Generalized perturbation techniques for uncertainty quantification in lead-cooled fast reactors

The design of innovative nuclear fission systems requires a careful evaluation of the uncertainties affecting the basic input data. Among them, nuclear data are particularly relevant, due to their dramatic energy dependence. Because of this feature and of the strong spatial heterogeneity of nuclear reactors arrangement, full-core calculations are carried out using energy collapsed and spatially homogenised constants. Nowadays, collapsing is often performed with Monte Carlo codes, which allow a discretisation-free treatment of the neutron transport equation. The most popular method to propagate the uncertainty in the nuclear data libraries throughout the Monte Carlo transport calculation is the Generalised Perturbation Theory (GPT).
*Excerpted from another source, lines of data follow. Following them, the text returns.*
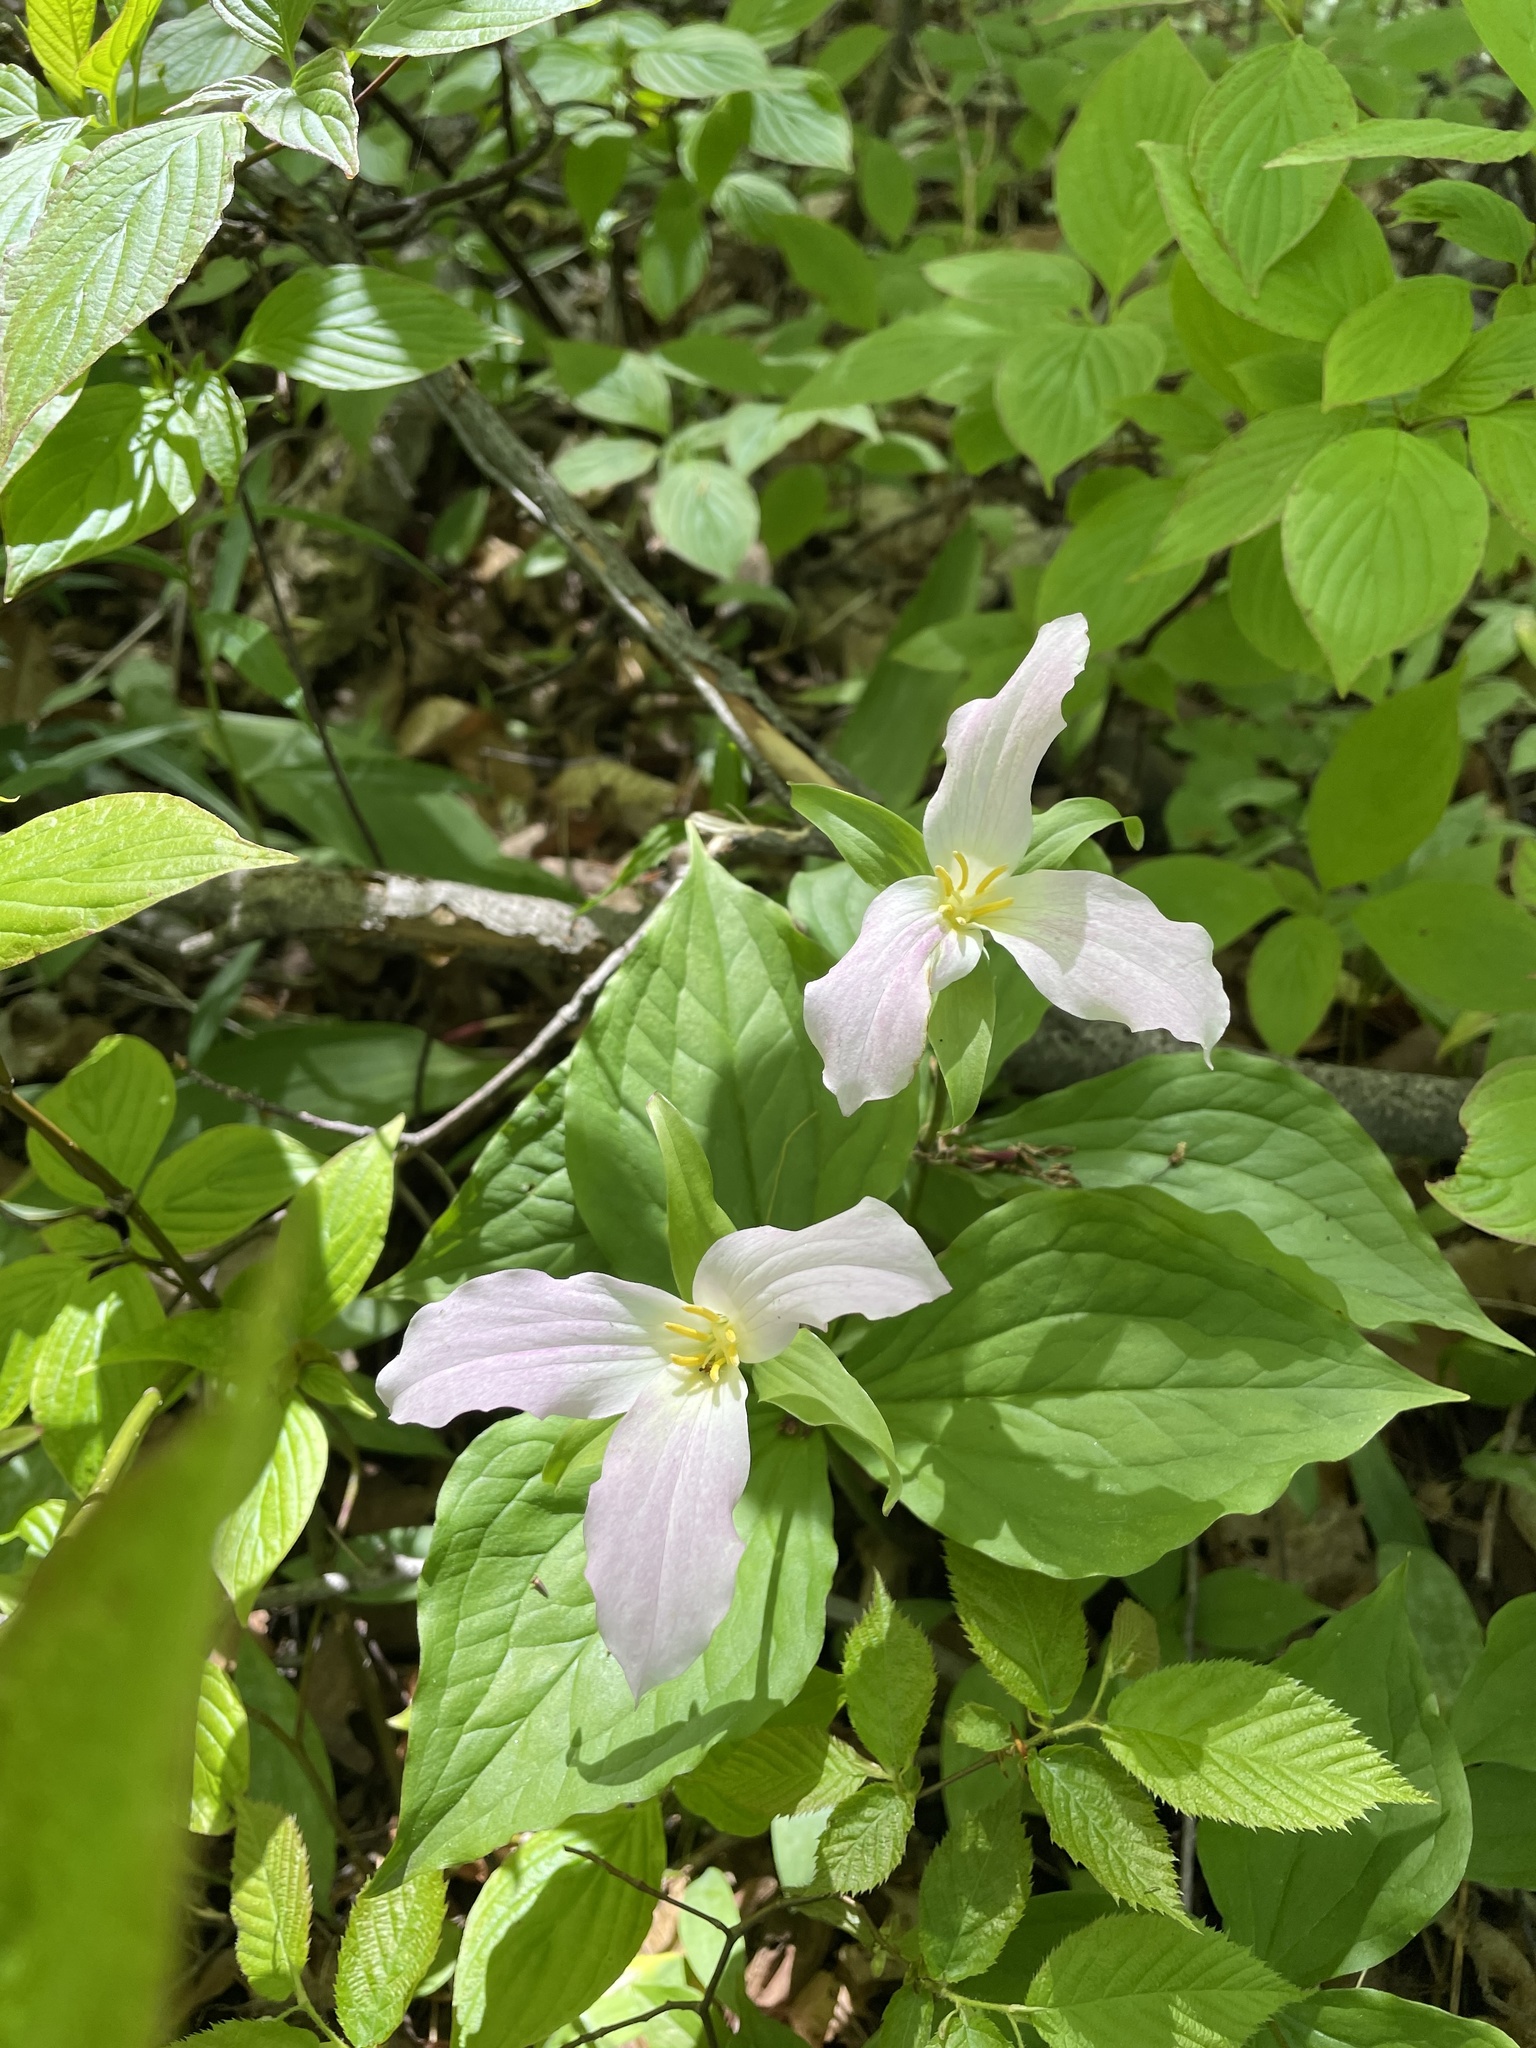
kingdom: Plantae
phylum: Tracheophyta
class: Liliopsida
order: Liliales
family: Melanthiaceae
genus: Trillium
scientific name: Trillium grandiflorum
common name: Great white trillium
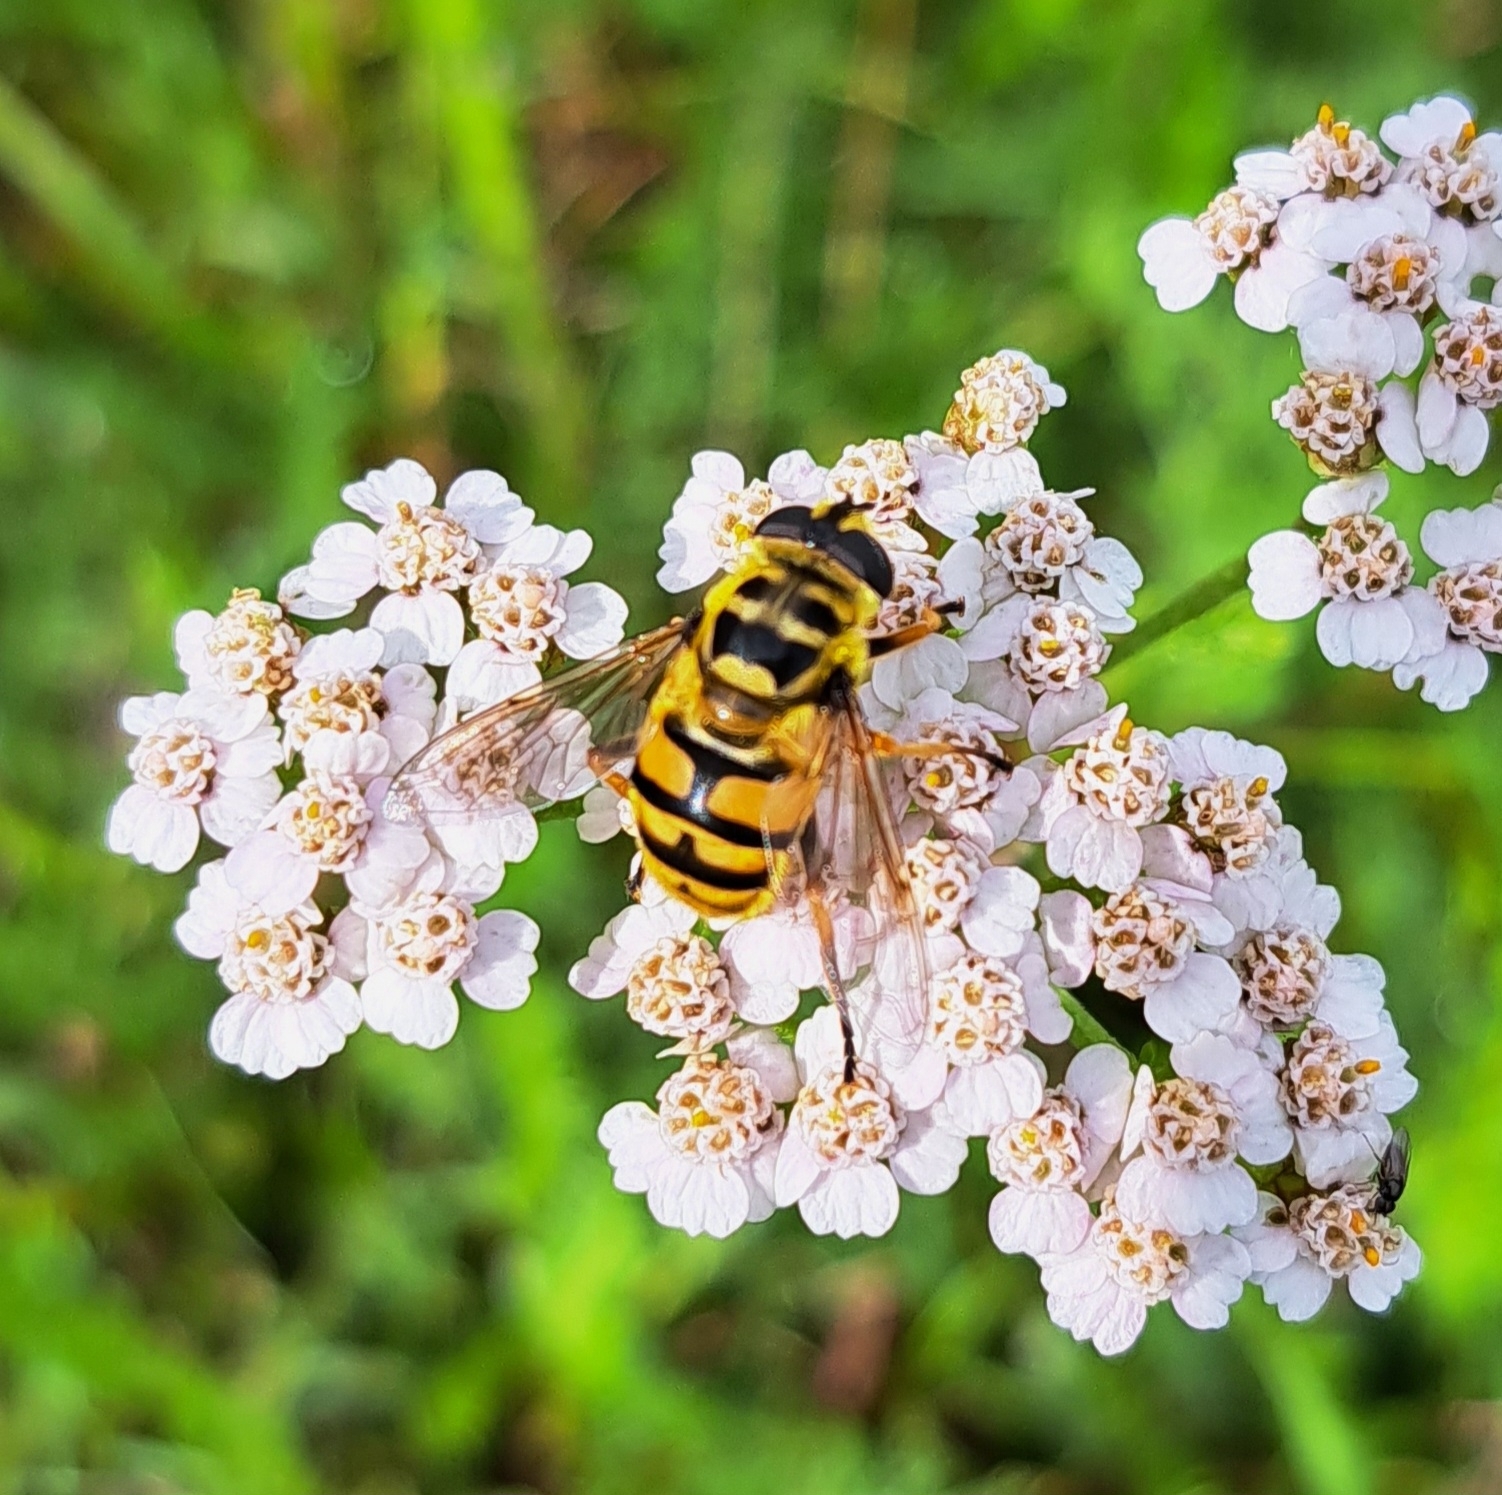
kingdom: Animalia
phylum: Arthropoda
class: Insecta
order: Diptera
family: Syrphidae
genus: Myathropa
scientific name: Myathropa florea
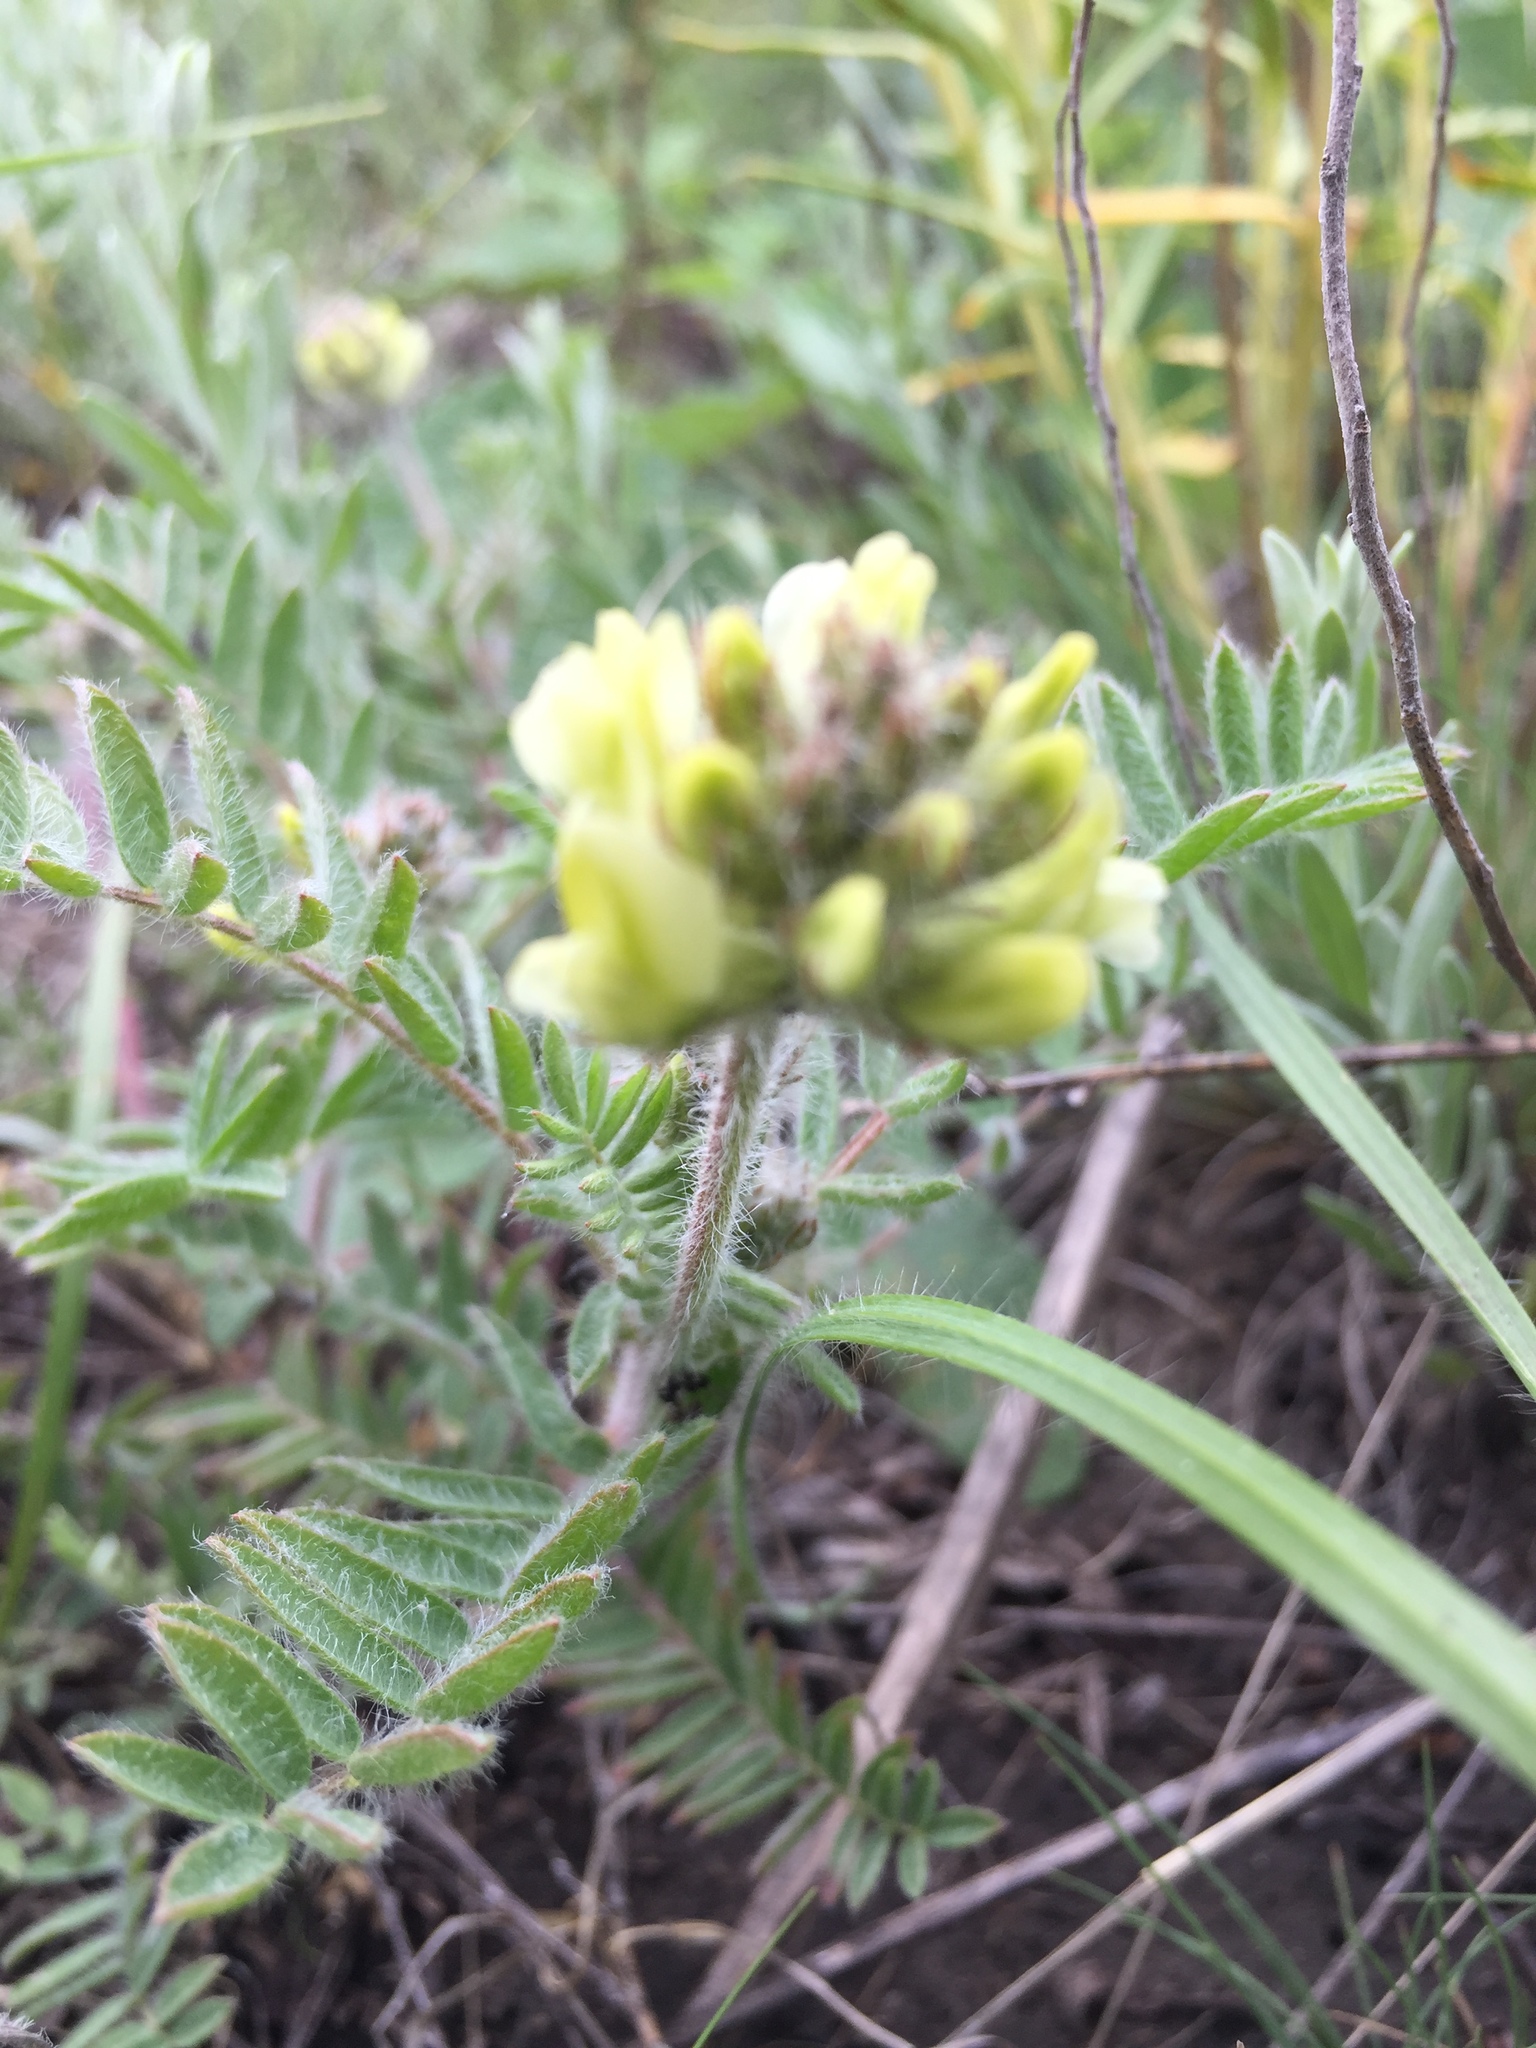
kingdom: Plantae
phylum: Tracheophyta
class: Magnoliopsida
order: Fabales
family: Fabaceae
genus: Oxytropis
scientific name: Oxytropis pilosa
However, due to its multi-group nature, GPT often blurs the continuous-energy feature of the Monte Carlo method. Therefore, in order to fully exploit its advantages, the XGPT method has been recently proposed. After discussing the main differences between these two approaches, the paper presents the application to an uncertainty quantification study on the lead-cooled fast reactor ALFRED design, performed with GPT and focused on the multi-group cross sections. Afterwards, the two nuclides that most contribute to the overall uncertainties, i.e. Pu-239 and U-238, are considered to compare the GPT results to some XGPT calculations carried out with different multi-group energy structures. This analysis suggests that XGPT is a consistent method for uncertainty quantification in the continuous-energy Monte Carlo framework. Moreover, it can be concluded that an adequate number of low-energy groups is necessary for an accurate uncertainty evaluation in the case of a fast system.